Sadly, this is turning into a classic dilemma faced by a majority of Americans. Unquestionably, you should try to pay off all high  interest debt before retirement. With most retirement assets earning less than 6% a year, even 9% credit card debt will cost you vital cash flow. This is the time to get deadly serious about your credit card debt. Every penny you are paying towards debt needs to go towards your financial security, so you can’t begin implementing your debt payoff plan soon enough:

  • Get on a budget: Set a monthly target for debt payments (and make it a stretch goal) and then budget everything else around that. Eliminate non-essential expenditures. Find ways to stretch your essential expenditures. Downsize your lifestyle now. Your goal should be to pay off your debt completely within a year. Oh, and STOP USING YOUR CREDIT CARD!
  • Pay off smaller balances first: It’s easier and more motivating to check off the smaller targets first. It will help you build momentum as you tackle the bigger ones.
  • De-clutter: It’s probably time to get rid of a lot  of stuff anyway. You can raise more money than you think by getting rid of clothes, appliances, old cell phones, CDs, furniture and half the stuff in your garage by putting it all up for sale on E Bay. 
  • Save any excess cash flow: If you find ways to generate additional income it should be applied to savings. As soon as you reach your debt pay off goal, apply the budgeted debt payment to savings and don’t look back.

Should I just continue with my employment or should I try to earn an income in retirement?
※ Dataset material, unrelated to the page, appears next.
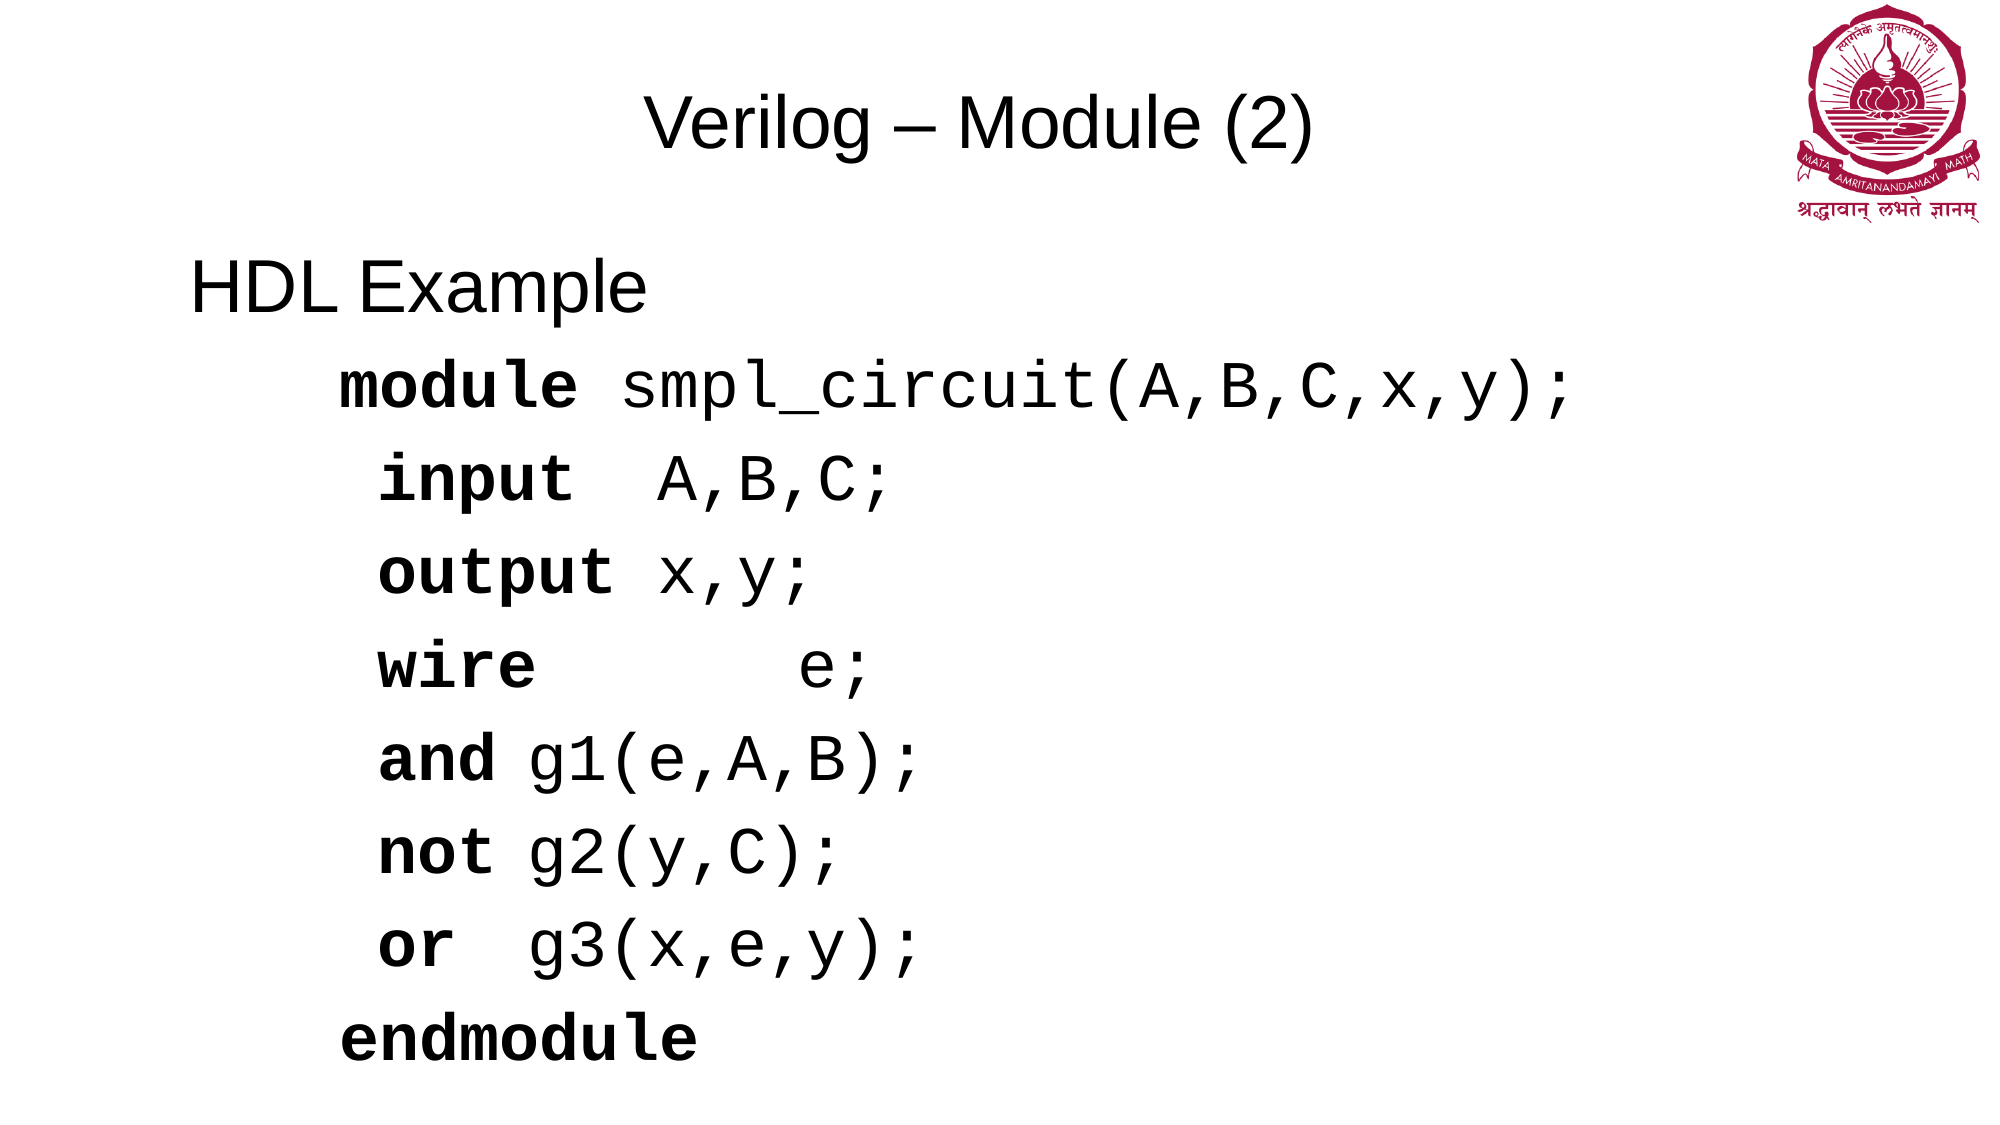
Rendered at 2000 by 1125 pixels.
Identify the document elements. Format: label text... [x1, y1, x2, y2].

Recent retirees and Boomer pre-retirees have actually began to forge a new normal for retirement by preparing for a new career well before their retirement date. Some have created a “transitional” relationship with their employer, scaling back hours or changing their status to “consultant.” Such arrangements can sometimes extend the working relationship with an employer. Some are branching out to start a business of their own or monetizing a hobby. Many boomers are already planning their new careers by hitting the books and learning new skills. 

The prevailing attitude among a growing number of pre-retirees is why limit yourself by trading a life of work for a life of leisure? Rather, take control and trade in work you no longer want to do, for work you will really like to do.

By taking control of this new working life, many are more likely to be able to find an enjoyable and flexible balance of work and lifestyle that will sustain them financially, mentally, and psychologically.